These traditional varieties of small grain rice, mysteriously, can only be cultivated once a year during the rainy season with a growing period of six months (October - April). Even with the climate change and unpredictable weather conditions that we are currently experiencing (blessed with abundance of rain on supposedly dry months), growing them off season will produce very little crop...if any. Hence, their seasonality and high demand makes it rather pricey; $12 se-gantang (3.5 kilos) freshly milled, compared to the subsidised supermarket price of $10-$11 per 10 kilos for Thai fragrant rice (baras tempatan $13.50/10kg sack).
Baras Brunei is an acquired taste. This is because the rice grain is small and some varieties are sticky compared to the imported Thai rice varieties. In the olden days when meals weren't as lavishly diverse as today's, Baras Brunei or Baras Kabun were simply eaten with dried salted fish or ikan masin. This was the staple food of many people in the olden days but probably a delicacy to many today (albeit served with other dishes). Some like it and others don't, and some even swear by its therapeutic properties.
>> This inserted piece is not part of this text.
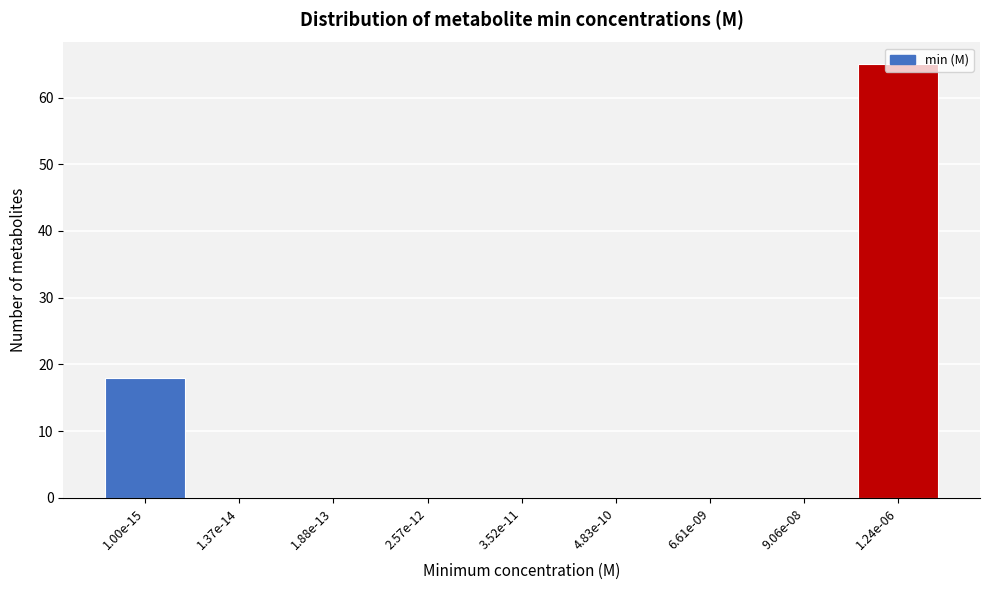

The chart shows a value of -27 at 4.83e-10. True or false?

False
There was a story about a Singaporean who suffers from the 'popular' modern diseases; hypertension, diabetes etc. He came for a visit to Brunei and during his lengthy stay he acquired the taste for baras Pusu. Long story short with Allah SWT's will, his ailments receded and he's been 'importing' baras Brunei to Singapore eversince. Wallahua'lam Bissawab.
Theoretically, freshly harvested and milled rice is nutritionally better than rice that have been subjected to post-harvest processes required for export and the constant periodical pesticide fumigation while being kept in storage.